Seperti sudah diceritakan di atas, Gendam Asmaradana ikut melihat permainan menyabung ayam. Gendam Asmaradana maju lalu duduk di muka. Sang Adipati duduk bersanding dengan nyonya Adipati.

Ketika Nyai Adipati melihat ketampanan Gendam Asmaradana, darahnya mengalir deras dan langsung jatuh cinta kepada sang perjaka. Ia lupa bahwa dia sedang duduk bersanding dengan Ki Adipati Panjer. Pandangan nya selalu tertuju kepada Gendam Asmaradana.
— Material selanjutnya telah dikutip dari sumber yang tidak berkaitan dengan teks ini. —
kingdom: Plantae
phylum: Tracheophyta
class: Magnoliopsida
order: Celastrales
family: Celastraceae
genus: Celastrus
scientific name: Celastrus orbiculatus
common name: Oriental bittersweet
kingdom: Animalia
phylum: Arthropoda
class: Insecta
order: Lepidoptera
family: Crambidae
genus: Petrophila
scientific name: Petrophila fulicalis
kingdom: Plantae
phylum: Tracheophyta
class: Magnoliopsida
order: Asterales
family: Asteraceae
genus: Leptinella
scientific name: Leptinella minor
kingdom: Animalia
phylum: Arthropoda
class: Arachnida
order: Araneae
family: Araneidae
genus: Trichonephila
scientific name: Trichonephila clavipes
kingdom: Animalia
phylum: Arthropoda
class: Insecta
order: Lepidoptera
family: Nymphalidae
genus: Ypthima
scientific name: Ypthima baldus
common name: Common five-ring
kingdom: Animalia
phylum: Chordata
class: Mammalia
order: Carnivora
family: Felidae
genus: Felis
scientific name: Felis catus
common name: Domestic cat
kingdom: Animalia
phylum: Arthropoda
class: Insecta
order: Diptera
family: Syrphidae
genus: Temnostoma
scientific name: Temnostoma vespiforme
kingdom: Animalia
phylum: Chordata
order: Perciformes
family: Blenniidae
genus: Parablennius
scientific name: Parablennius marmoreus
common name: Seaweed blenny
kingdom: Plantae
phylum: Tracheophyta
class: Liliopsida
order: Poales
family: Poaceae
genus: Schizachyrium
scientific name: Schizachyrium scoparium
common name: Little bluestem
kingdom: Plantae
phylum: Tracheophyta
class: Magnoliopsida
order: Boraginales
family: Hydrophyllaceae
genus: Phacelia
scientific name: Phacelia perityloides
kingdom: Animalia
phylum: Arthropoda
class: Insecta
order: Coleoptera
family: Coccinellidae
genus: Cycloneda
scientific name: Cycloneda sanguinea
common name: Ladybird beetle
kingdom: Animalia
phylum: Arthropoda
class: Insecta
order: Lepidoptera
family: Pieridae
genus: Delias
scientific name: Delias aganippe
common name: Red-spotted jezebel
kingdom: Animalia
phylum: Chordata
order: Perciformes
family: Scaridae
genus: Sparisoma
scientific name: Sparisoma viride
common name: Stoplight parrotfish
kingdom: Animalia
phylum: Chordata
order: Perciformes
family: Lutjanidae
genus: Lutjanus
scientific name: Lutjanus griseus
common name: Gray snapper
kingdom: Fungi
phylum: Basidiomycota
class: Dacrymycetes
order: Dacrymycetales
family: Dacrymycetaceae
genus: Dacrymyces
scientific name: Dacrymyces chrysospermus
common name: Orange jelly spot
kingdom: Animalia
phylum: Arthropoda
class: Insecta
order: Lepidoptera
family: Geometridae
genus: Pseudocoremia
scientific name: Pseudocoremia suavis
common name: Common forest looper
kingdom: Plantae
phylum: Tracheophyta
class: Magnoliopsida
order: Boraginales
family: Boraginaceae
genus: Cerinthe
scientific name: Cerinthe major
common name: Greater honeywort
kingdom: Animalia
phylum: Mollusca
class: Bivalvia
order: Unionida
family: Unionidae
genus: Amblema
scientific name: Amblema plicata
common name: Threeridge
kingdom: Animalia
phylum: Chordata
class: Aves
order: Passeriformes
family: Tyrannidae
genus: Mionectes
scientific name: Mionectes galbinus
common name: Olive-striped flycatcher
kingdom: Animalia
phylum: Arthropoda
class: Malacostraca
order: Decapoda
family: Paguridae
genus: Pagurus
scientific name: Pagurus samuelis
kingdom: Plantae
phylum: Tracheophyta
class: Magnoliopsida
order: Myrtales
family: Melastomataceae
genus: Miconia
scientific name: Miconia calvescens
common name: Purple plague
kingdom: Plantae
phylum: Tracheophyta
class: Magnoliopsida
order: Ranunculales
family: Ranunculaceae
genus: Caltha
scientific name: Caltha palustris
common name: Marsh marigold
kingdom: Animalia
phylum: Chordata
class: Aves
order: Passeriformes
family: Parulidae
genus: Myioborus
Sang Adipati tahu dan mengerti bahwa hati istri nya sangat tertarik kepada ketampanan wajah Gendam Asmaradana. Dia sangat marah lalu mengambil kerisnya. Keris itu langsung ditusukkan ke dada lelaki yang menarik perhatian istri nya. Gendam Asmaradana terkejut dan ter lonjak. Seketika itu juga dia berusaha membela diri dengan mencabut pedang dari sarungnya. Senjata itu di bacok kan ke pinggang Sang Adipati. Darah segar mengalir dari lukanya. Adipati Panjer lari ke sumber atau mata air miliknya, ‘sendang Kasan’. Mata air itu mempunyai khasiat dapat menyembuhkan luka-luka. Sebelum sampai ke tempat tujuan, Gendam Asmaradana lari menyusul musuhnya sambil teriak, “Hoi, jangan lari, kalau anda memang berwatak kasatria berhentilah, jangan lari”.

Sang Adipati setelah tahu bahwa ia dikejar dan ditantang oleh Gendam Asmaradana lalu berhenti. Tetapi tak lama kemudian dia roboh dan langsung mangkat (meninggal dunia).

Ketika Gendam Asmaradana melihat Sang Adipati mangkat, ia lari dan dikejar oleh orang banyak. Ia lari menuju ke rumahnya, tetapi masih terus di kejar. Asmaradana lalu lari lagi ke arah mata air di telaga Kalasan dan langsung melompat menceburkan dirinya ke dalam telaga tersebut. Walaupun sudah masuk ke dalam air telaga, dia masih dikejar juga oleh pengikut Adipati Panjer. Seluruh dasar telaga diselami dan diaduk untuk mencari Asmaradana. Namun yang dicari tidak juga diketemukan. Mungkin Gendam Asmaradana menjadi siluman atau ‘demit’ di telaga Kalasan. Orang-orang lalu bubar. Nur Habib.